JAKARTA – Presiden ke-5 RI sekaligus Ketua Umum PDI-P, Megawati Soekarnoputri, menyampaikan apresiasi atas langkah Presiden Prabowo Subianto memperkuat postur pertahanan nasional melalui perspektif geopolitik.
“PDI-P mengapresiasi kebijakan Presiden Prabowo yang telah membangun postur pertahanan TNI atas cara pandang geopolitik. TNI semakin kokoh, modern, dan profesional serta tetap menampilkan jati dirinya yang berasal dari rakyat,” kata Megawati dalam pernyataannya, Minggu (5/10/2025).
Megawati menilai TNI bukan hanya berfungsi menjaga keutuhan wilayah dan kedaulatan negara, tetapi berhasil melakukan diplomasi pertahanan sejalan dengan politik luar negeri bebas aktif Indonesia.

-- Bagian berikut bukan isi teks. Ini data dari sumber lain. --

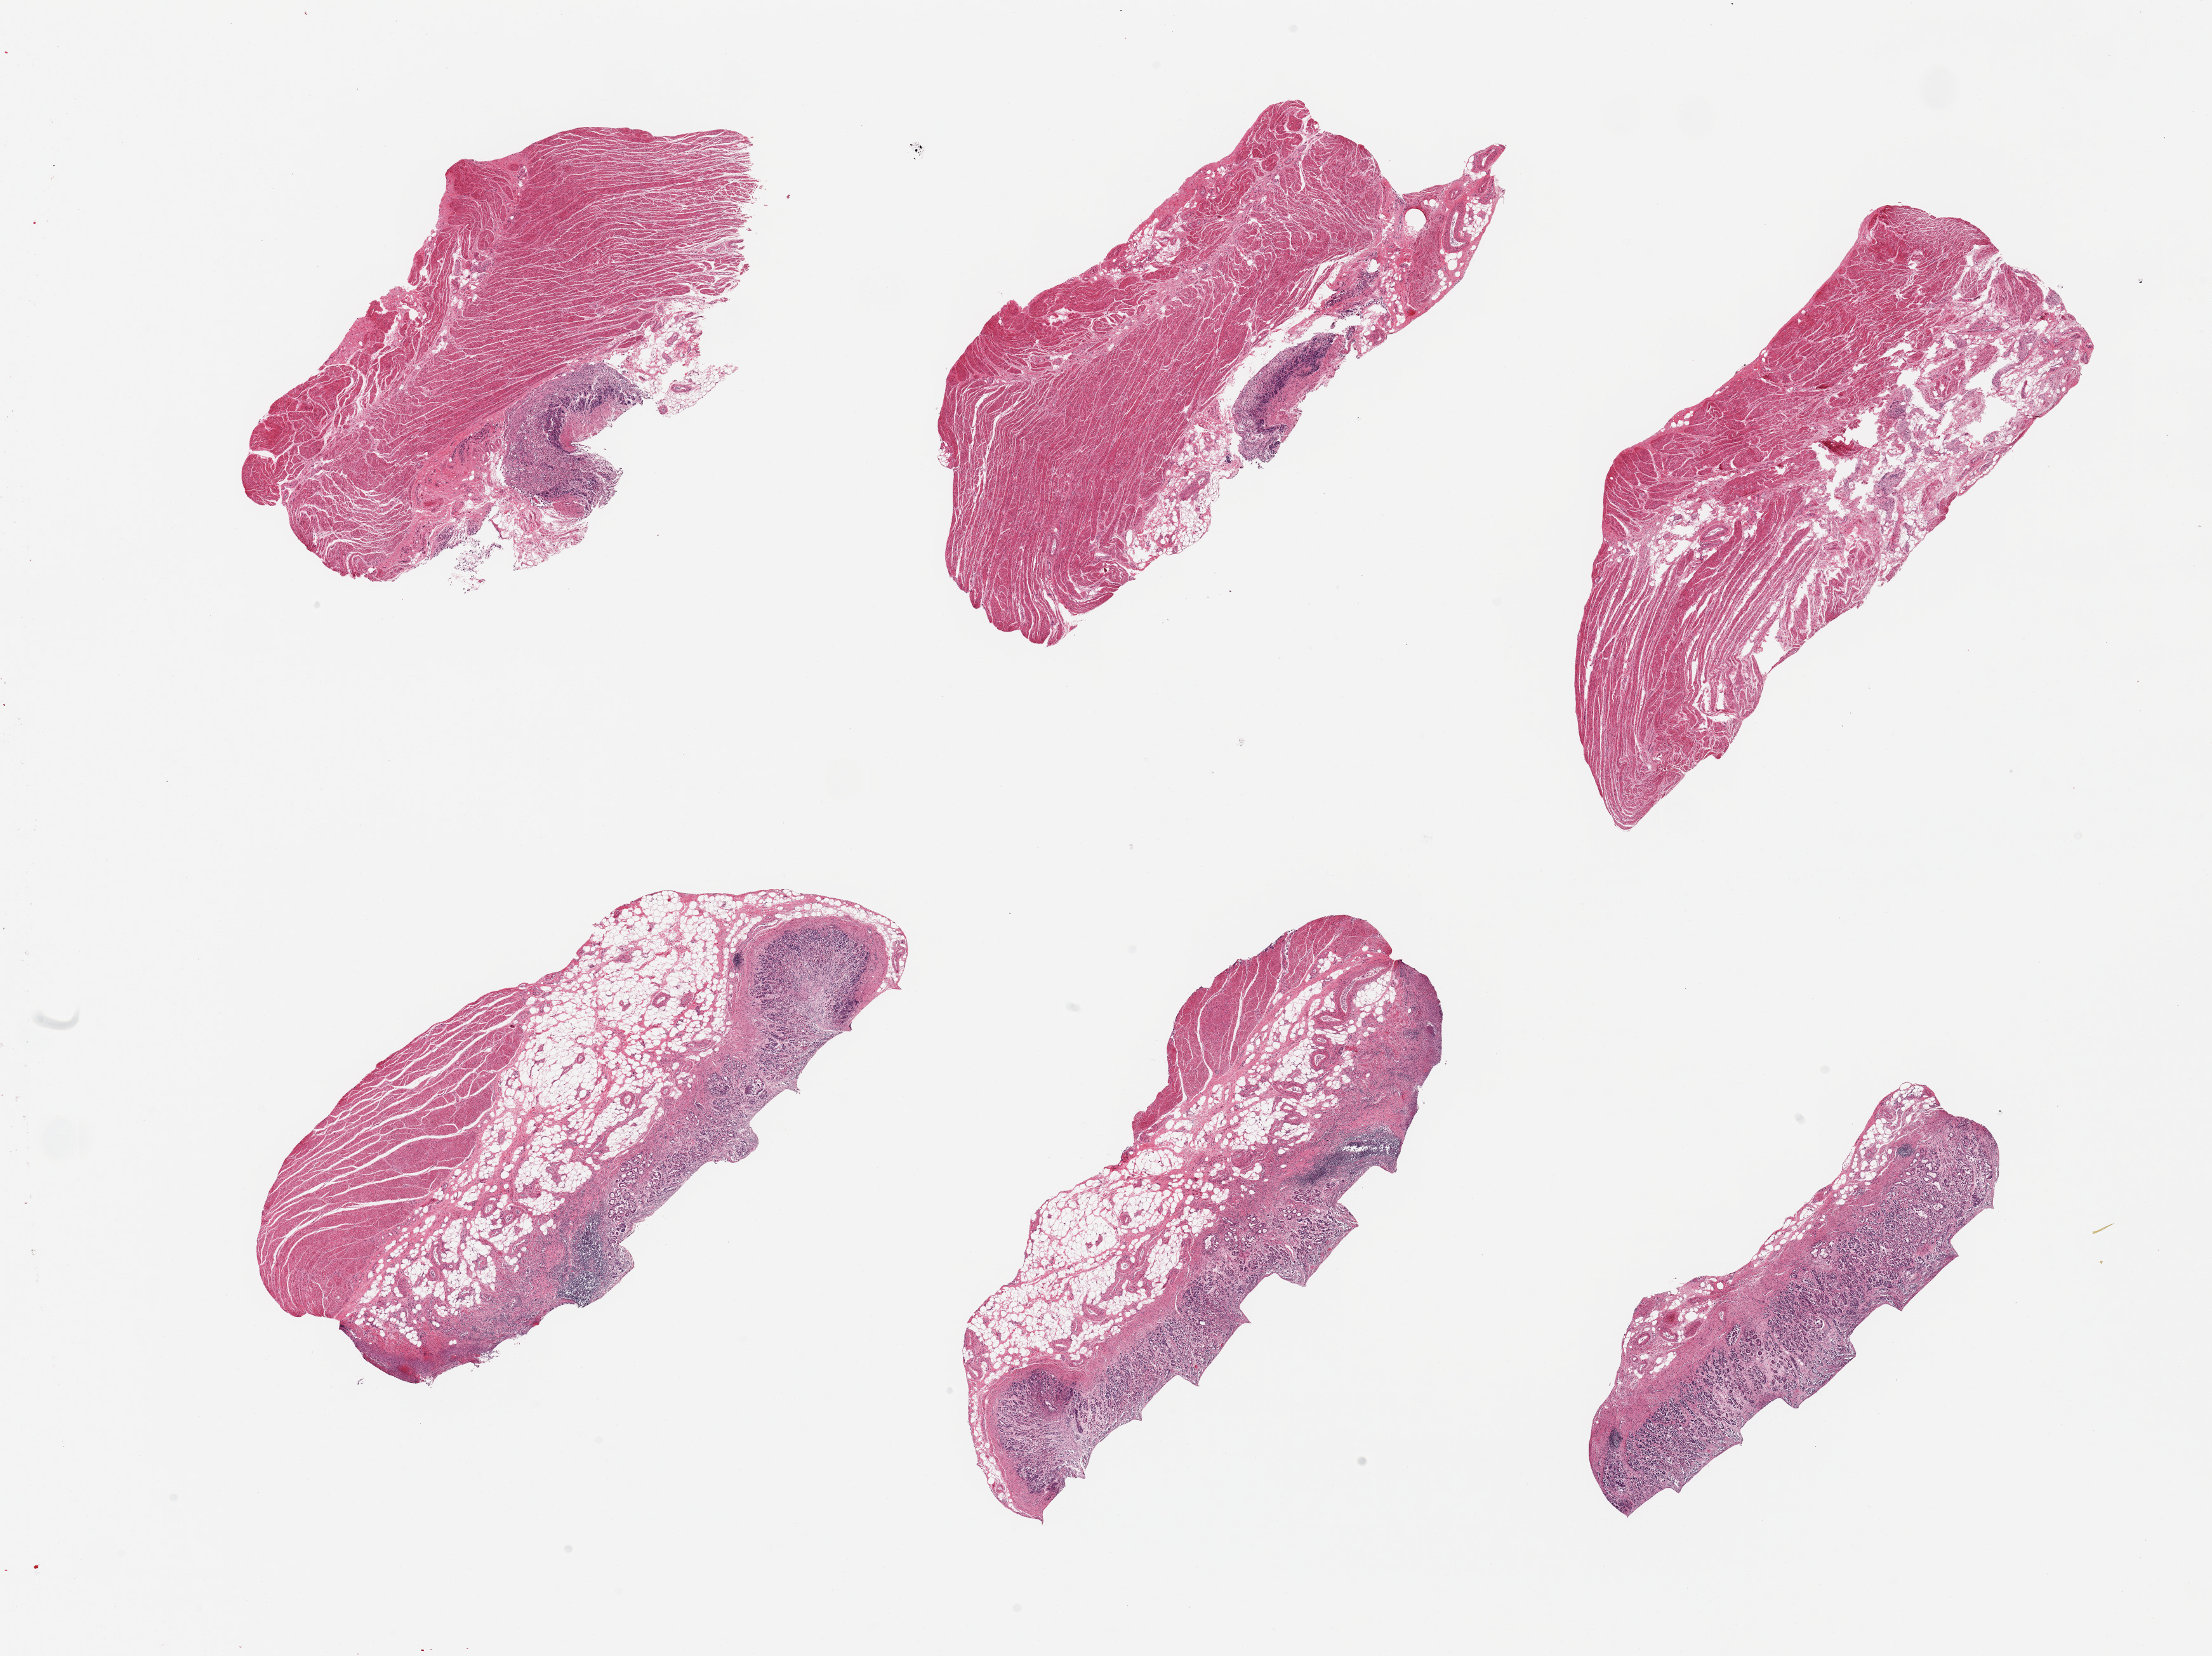
Whole-slide image, H&E stain, brightfield, shown as a low-resolution overview of the whole scanned area (about 27.6 x 20.6 mm, acquisition: 20x scan). PAXgene-fixed paraffin-embedded (PFPE) section. Sampled site (target tissue): gastroesophageal junction. Donor tissue sample. Donor: male.
Review note (as recorded): 6 pieces, mucosa present, 20-30% thickness, autolyzed, gastric type, incorrect target.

“Dalam perspektif geopolitik, selain menjaga keutuhan wilayah dan kedaulatan negara, maka doktrin, strategi, dan postur pertahanan TNI juga harus dirancang di dalam menjaga amanat konstitusi bahwa kemerdekaan ialah hak segala bangsa. Maka penjajahan di atas dunia harus dihapuskan karena tidak sesuai dengan perikemanusiaan dan perikeadilan,” ujar Megawati.
Pada akhir pernyataannya, Megawati menyampaikan selamat HUT ke-80 TNI, sembari mengajak seluruh masyarakat memperkuat semangat nasionalisme serta ikut menjaga pertahanan negara.
“Persoalan pertahanan merupakan tanggung jawab seluruh komponen bangsa, sebab ia berkaitan dengan mati hidupnya negeri dan keselamatan bangsa,” pungkasnya.
Sebagai informasi, peringatan HUT ke-80 TNI digelar di Monas, Jakarta, pada Minggu (5/10/2025). Tema yang diangkat adalah ‘TNI Prima, TNI Rakyat, Indonesia Maju’.
‘TNI Prima’ menggambarkan visi Panglima TNI Jenderal Agus Subiyanto agar TNI senantiasa profesional, responsif, integratif, modern, dan adaptif. Sementara itu, TNI Rakyat menegaskan jati diri TNI sebagai tentara rakyat, pejuang, profesional, sekaligus nasional.
Adapun ‘Indonesia Maju’ menunjukkan peran TNI bukan hanya memperkuat kemampuan tempur, melainkan mendukung program pembangunan nasional melalui Operasi Militer Selain Perang (OMSP).
Dalam puncak acara, 133.000 personel TNI terlibat, disertai 1.047 alutsista yang diturunkan untuk parade, defile, dan atraksi keterampilan prajurit dari angkatan darat, laut, serta udara.